Your objective: Please repeat exactly the lines below from the line with "videos on Youtube" to the line with "بازی های خاص", including both, and leave out every picture.

======== Data for this exercise ========

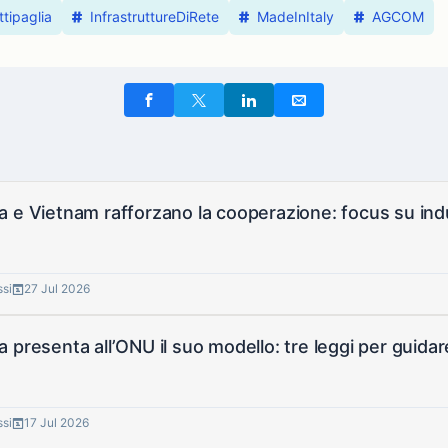
ttipaglia
InfrastruttureDiRete
MadeInItaly
AGCOM
 e Vietnam rafforzano la cooperazione: focus su indus
a
ssi
27 Jul 2026
 presenta all’ONU il suo modello: tre leggi per guidar
ssi
17 Jul 2026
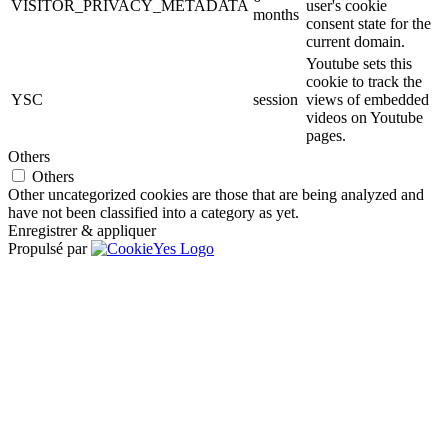
VISITOR_PRIVACY_METADATA
user's cookie
months
consent state for the
current domain.
Youtube sets this
cookie to track the
YSC
session
views of embedded
videos on Youtube
pages.
Others
Others
Other uncategorized cookies are those that are being analyzed and
have not been classified into a category as yet.
Enregistrer & appliquer
Propulsé par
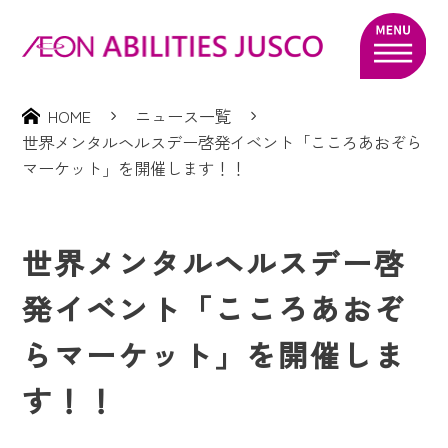
HOME
ニュース一覧
世界メンタルヘルスデー啓発イベント「こころあおぞら
マーケット」を開催します！！
世界メンタルヘルスデー啓
発イベント「こころあおぞ
らマーケット」を開催しま
す！！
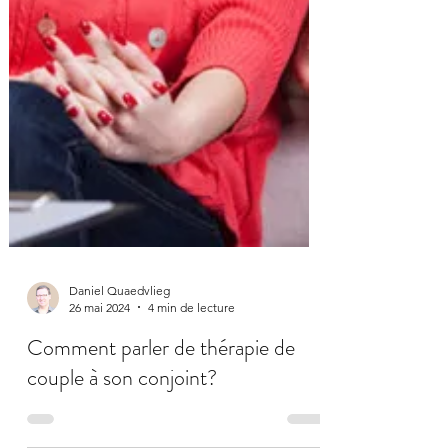
Daniel Quaedvlieg
26 mai 2024
4 min de lecture
Comment parler de thérapie de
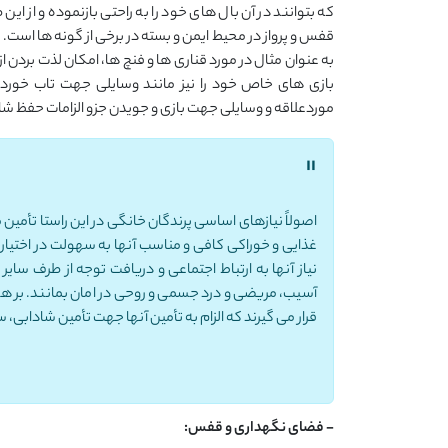
که بتوانند در آن بال های خود را به راحتی بازنموده و از این 
قفس و پرواز در محیط ایمن و بسته در برخی از گونه ها است. با
به عنوان مثال در مورد قناری ها و فنچ ها، امکان لذت بردن ا
بازی های خاص خود را نیز مانند وسایلی جهت تاب خوردن 
موردعلاقه و وسایلی جهت بازی و جویدن جزو الزامات حفظ شا
"
اصولاً نیازهای اساسی پرندگان خانگی در این راستا تأمی
غذایی و خوراکی کافی و مناسب آنها به سهولت در اختیار 
نیاز آنها به ارتباط اجتماعی و دریافت توجه از طرف سای
آسیب، مریضی و درد جسمی و روحی در امان بمانند. بر ه
قرار می گیرند که الزام به تأمین آنها جهت تأمین شادابی،
- فضای نگهداری و قفس:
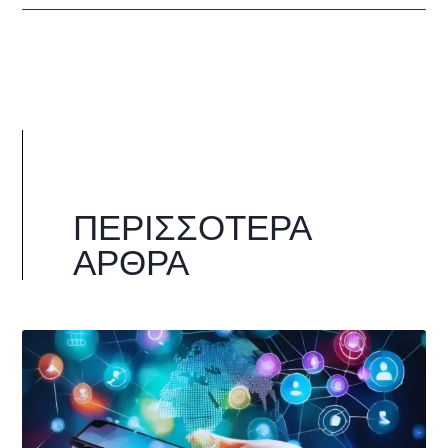
ΠΕΡΙΣΣΌΤΕΡΑ
ΆΡΘΡΑ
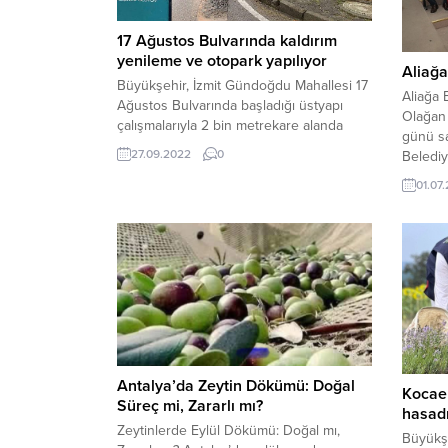
17 Ağustos Bulvarında kaldırım
yenileme ve otopark yapılıyor
Aliağa
Büyükşehir, İzmit Gündoğdu Mahallesi 17
Aliağa 
Ağustos Bulvarında başladığı üstyapı
Olağan 
çalışmalarıyla 2 bin metrekare alanda
günü sa
otopark ve yeşil alan yapılıyor Kocaeli
27.09.2022
0
Beledi
Büyükşehir Belediyesi, İzmit 17 Ağustos
yönetim
Bulvarında üstyapı çalışmalarına başladı.
01.07
gündem
Bulvarın 600 metrelik kısmında eski
kaldırımlar sökülmeye başlandı. 4 bin
metrekare beton kaldırım yapılacak 17
Ağustos bulvarında, kaldırım kenarına 2
bin...
Antalya’da Zeytin Dökümü: Doğal
Kocael
Süreç mi, Zararlı mı?
hasadı
Zeytinlerde Eylül Dökümü: Doğal mı,
Büyükş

========

Answer area:
videos on Youtube
pages.
Others
Others
Other uncategorized cookies are those that are being analyzed and
have not been classified into a category as yet.
Enregistrer & appliquer
Propulsé par
HOME
ニュース一覧
世界メンタルヘルスデー啓発イベント「こころあおぞら
マーケット」を開催します！！
世界メンタルヘルスデー啓
発イベント「こころあおぞ
らマーケット」を開催しま
す！！
Daniel Quaedvlieg
26 mai 2024
4 min de lecture
Comment parler de thérapie de
که بتوانند در آن بال های خود را به راحتی بازنموده و از این 
قفس و پرواز در محیط ایمن و بسته در برخی از گونه ها است. با
به عنوان مثال در مورد قناری ها و فنچ ها، امکان لذت بردن ا
بازی های خاص خود را نیز مانند وسایلی جهت تاب خوردن 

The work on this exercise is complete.